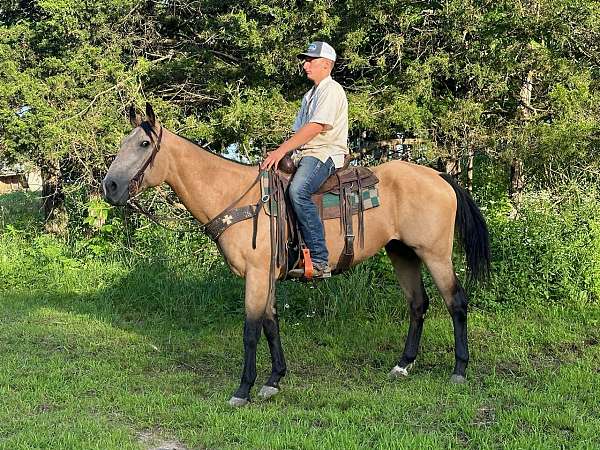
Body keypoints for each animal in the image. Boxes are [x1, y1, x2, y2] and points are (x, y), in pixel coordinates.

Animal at [102, 104, 488, 408]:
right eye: (123, 143)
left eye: (144, 144)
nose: (110, 186)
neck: (239, 198)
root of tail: (439, 175)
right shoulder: (267, 276)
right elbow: (271, 325)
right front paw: (274, 380)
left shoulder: (256, 275)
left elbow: (251, 330)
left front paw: (243, 390)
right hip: (402, 253)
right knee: (418, 304)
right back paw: (403, 365)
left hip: (435, 254)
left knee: (456, 302)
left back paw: (459, 370)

+++

▸ **REQUIREMENT**
Omit the pictures, then quote the rest of the material above exactly.

▸ **TASK RESPONSE**
Body keypoints for each animal in the image. Boxes are [x1, y1, x2, y2] and points are (x, y), in pixel coordinates.

Animal at [102, 104, 488, 408]:
right eye: (123, 143)
left eye: (144, 144)
nose: (110, 186)
neck: (239, 198)
root of tail: (439, 175)
right shoulder: (267, 276)
right elbow: (271, 325)
right front paw: (274, 380)
left shoulder: (256, 275)
left elbow: (251, 330)
left front paw: (243, 390)
right hip: (402, 253)
right knee: (418, 304)
right back paw: (403, 365)
left hip: (435, 254)
left knee: (456, 302)
left back paw: (459, 370)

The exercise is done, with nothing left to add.